Reading passage:
Inspiration

Independent humanitarian organisations are facing an increased need for volunteers in response to extreme weather events and other public health crises due to increasing frequency and severity. The glink team have friends working in this type of environment and are familiar with challenges they face. We have been thinking of ways to leverage node infrastructure for real world applications in support of these organisations, almost like RICO but for public good.

What it does

Incentera creates jobs based on public health warnings delivered by the NINA API via DirectRequest and incentivises participants to assist independent humanitarian organisations in fulfilling these jobs. Governments, philanthropists and local communities are able to financially back initiatives of their choosing, further incentivising jobs about which they care. Incentera is built on a reputation mechanic, with stake and reputation requirements for randomly selected participants varying depending on the severity of the job, and awards an additional incentive base on an inflation rate polled from Truflation every 24 hours.

How we built it

The glink team have expertise in running Chainlink oracle node infrastructure, created the DirectRequest job specification and handled polling of the NINA API. 81k provided expertise in smart contract development, writing Solidity code and deployment scripts using the Foundry toolchain.

Entries supplied:
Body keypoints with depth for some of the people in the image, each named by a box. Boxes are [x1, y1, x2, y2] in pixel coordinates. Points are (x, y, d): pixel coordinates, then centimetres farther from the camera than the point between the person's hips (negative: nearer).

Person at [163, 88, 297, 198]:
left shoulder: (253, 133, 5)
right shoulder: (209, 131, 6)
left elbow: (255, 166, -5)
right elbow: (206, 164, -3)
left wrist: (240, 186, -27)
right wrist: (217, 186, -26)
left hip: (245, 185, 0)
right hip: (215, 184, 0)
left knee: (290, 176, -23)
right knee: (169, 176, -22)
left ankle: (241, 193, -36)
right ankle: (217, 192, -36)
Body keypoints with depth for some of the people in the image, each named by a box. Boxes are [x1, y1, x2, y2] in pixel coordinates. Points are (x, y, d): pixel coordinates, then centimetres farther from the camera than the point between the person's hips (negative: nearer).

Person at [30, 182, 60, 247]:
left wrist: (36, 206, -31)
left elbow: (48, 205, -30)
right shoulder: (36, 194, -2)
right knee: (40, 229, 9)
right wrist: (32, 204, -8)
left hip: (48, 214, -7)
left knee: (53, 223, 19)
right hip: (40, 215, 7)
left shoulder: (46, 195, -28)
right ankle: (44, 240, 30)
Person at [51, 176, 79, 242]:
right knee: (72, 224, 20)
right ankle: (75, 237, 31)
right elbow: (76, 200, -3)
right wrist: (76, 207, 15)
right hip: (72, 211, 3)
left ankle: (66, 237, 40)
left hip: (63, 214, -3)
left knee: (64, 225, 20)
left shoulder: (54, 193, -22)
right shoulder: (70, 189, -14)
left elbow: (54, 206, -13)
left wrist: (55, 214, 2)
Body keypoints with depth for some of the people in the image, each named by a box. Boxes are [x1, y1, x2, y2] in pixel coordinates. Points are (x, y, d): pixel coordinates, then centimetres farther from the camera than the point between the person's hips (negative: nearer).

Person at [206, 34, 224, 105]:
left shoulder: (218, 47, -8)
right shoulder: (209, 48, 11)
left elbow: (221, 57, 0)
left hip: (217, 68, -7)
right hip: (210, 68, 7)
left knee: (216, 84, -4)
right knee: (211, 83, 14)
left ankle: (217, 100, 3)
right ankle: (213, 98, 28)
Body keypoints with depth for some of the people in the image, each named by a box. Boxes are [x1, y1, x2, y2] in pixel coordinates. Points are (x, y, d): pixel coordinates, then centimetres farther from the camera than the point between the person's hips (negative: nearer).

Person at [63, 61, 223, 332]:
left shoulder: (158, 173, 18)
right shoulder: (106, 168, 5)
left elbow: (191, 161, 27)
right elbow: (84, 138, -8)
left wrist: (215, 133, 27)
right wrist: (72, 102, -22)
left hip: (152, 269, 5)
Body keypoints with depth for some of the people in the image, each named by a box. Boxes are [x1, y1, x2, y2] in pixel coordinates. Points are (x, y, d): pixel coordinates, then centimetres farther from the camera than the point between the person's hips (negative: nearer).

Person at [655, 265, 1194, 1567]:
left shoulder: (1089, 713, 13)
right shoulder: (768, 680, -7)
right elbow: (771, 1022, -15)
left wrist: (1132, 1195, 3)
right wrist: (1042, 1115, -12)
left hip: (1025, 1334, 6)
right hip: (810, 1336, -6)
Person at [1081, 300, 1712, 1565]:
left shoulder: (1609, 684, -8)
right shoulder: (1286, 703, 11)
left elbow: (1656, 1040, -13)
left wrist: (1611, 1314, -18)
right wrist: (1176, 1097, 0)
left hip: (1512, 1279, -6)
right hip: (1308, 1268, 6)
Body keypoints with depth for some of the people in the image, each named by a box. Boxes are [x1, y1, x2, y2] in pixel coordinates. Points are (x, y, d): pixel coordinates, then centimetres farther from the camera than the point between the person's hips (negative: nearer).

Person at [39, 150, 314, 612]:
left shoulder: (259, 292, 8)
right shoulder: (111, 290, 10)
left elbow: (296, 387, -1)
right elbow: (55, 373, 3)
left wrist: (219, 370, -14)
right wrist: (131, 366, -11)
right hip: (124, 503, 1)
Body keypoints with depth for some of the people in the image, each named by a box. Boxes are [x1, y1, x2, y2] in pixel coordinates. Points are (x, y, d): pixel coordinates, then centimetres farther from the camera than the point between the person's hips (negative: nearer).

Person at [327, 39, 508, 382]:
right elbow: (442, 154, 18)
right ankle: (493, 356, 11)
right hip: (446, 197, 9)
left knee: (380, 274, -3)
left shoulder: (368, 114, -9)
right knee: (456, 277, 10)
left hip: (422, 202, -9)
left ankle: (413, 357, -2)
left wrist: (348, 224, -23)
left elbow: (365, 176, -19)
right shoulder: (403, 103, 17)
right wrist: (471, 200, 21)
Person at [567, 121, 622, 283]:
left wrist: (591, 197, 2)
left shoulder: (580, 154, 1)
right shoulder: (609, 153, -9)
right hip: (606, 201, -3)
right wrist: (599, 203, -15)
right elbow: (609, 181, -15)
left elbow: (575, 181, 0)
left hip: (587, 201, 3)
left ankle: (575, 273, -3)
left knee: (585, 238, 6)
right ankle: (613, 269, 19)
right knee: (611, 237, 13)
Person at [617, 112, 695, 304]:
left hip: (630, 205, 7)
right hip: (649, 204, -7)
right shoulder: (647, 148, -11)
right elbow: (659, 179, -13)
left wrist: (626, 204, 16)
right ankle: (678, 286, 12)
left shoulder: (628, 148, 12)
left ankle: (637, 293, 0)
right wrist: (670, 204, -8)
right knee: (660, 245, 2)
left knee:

Required action: Using the Incentera description, decide whether each statement agrees with it, answering yes or no and quoting the deciding words: (a) Incentera polls an inflation rate from Truflation once a day. (b) Participants for a job are picked by the humanitarian organisations. (c) 81k wrote the deployment scripts with the Foundry toolchain.

Reply to the task:
(a) Yes: "an inflation rate polled from Truflation every 24 hours"
(b) No: "randomly selected participants"
(c) Yes: "writing Solidity code and deployment scripts using the Foundry toolchain"